忙しい方のための要約
SofaScore 7.3 / FotMob 6.9
72本というパス試行数は、この試合で守田がいかにボールに関与し続けたかを示す。SofaScoreは72本のパス・86.1%の成功率・xA0.29というデータを高く評価した。ダイレクトなゴール関与は少ないが、試合を動かすパスを積み重ねる——その貢献を「見える化」できるか否かが、採点媒体ごとの評価差を生む。
4月30日のプリメイラ・リーガで、守田英正はスポルティングCPの一員として90分間フル出場。SofaScore7.3という評価を受けた一方、フォトモブは6.9と若干低い数字を付けた。ゴールもアシストもない試合だったが、守田がピッチで何をしていたかは数字が告げている。
プリメイラ・リーガの首位争いという文脈
スポルティングCPは今季のプリメイラ・リーガで首位争いを続けている。4月30日の試合も、タイトル争いの行方を左右しかねない一戦だった。そういった試合での守田の役割は明確だ——ボランチとして試合のテンポを管理し、相手の攻撃の芽を摘み、前線への供給源となること。
72本というパス試行数は、この試合で守田がいかにボールに関与し続けたかを示す。チームのパス回しの中心として機能し、守田を経由することでスポルティングの攻撃が組み立てられる——そのハブとしての役割が、今試合でも発揮された。
SS7.3とFM6.9の乖離が語る評価基準の違い
今試合ではSofaScoreとフォトモブの評価に0.4の開きがある。SofaScoreは72本のパス・86.1%の成功率・xA0.29というデータを高く評価した。一方のフォトモブは、ゴール/アシストという直接的な貢献がなかったことを重視して6.9に落ち着いた。
この乖離は守田というプレーヤーの本質を表しているともいえる。ダイレクトなゴール関与は少ないが、試合を動かすパスを積み重ねる——その貢献を「見える化」できるか否かが、採点媒体ごとの評価差を生む。xA0.29という数字は、守田が今試合でも「ゴールに近い何か」を生み出していたことの証明だ。
インターセプト3回・タックル2回が示す守備の存在感
攻撃面の関与だけでなく、守備面でもインターセプト3回・タックル2回という数字を残した。デュエル勝率は50%と拮抗しているが、ボランチとして物理的な対人局面に何度も対応しながら、同時に72本のパスを捌き続けたことになる。

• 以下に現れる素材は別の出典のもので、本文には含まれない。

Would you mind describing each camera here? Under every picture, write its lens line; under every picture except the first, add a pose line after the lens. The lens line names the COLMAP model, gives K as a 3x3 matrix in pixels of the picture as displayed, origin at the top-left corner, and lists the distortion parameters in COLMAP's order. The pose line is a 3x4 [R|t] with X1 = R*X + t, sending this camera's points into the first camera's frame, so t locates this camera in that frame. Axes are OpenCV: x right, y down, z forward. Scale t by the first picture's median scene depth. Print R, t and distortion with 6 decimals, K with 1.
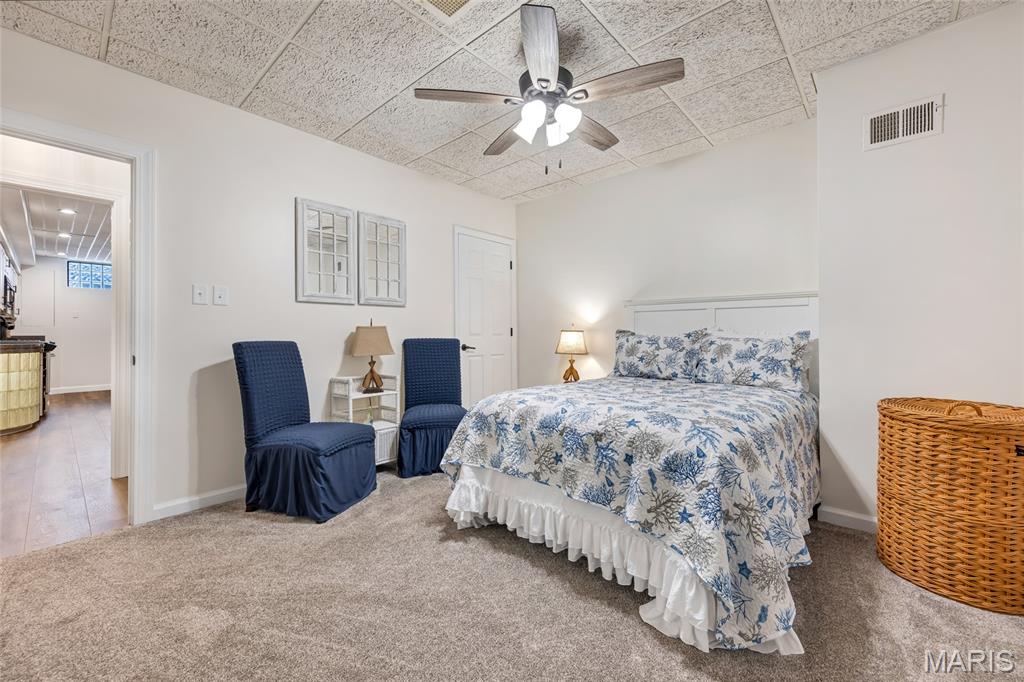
lens RADIAL K [[410.1, 0, 512.9], [0, 410.1, 335.5], [0, 0, 1]] dist [0.011759, -0.001756]
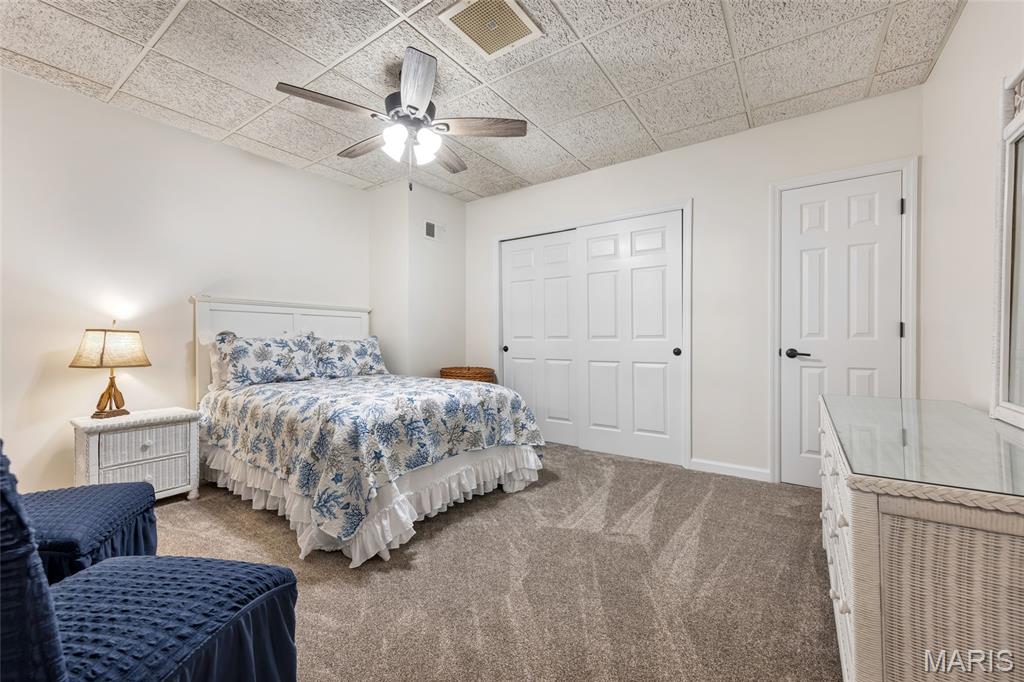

この二重の負荷——守備の対応と攻撃の供給——を90分間持続させる体力と集中力こそが、守田という選手の価値の核心だと考える。派手なプレーはないが、欠かせない選手として機能し続ける。それが首位クラブの中盤としての守田の在り方だ。
「地味な数字」の積み重ねがキャリアを作る
過去平均7.0に対して今試合のSofaScore7.3は上回っており、プリメイラ・リーガでの安定したパフォーマンスを維持していることがわかる。スポルティングCPのタイトル争いがどう決着するかはまだわからないが、その過程で守田が果たす役割の大きさは変わらない。
72本のパスは記録に残る。xA0.29も記録に残る。しかし最も大事なのは、試合後のスタンドを沸かせなくても、チームの勝利への貢献を積み重ね続けることだ。守田英正という選手は、まさにその積み重ねで評価されるべき存在だと筆者は思う。
蹴太のひとこと
自分としては、72本パス+xA0.29でSS7.3/FM6.9という0.4P差は、守田の「派手ではないが欠かせない仕事」を最も率直に映した数字だ。FMの結果重視がxA0.29を拾わなかっただけだ。次の守田記事は、xAをきちんと評価軸に入れている媒体を選んで読みたい。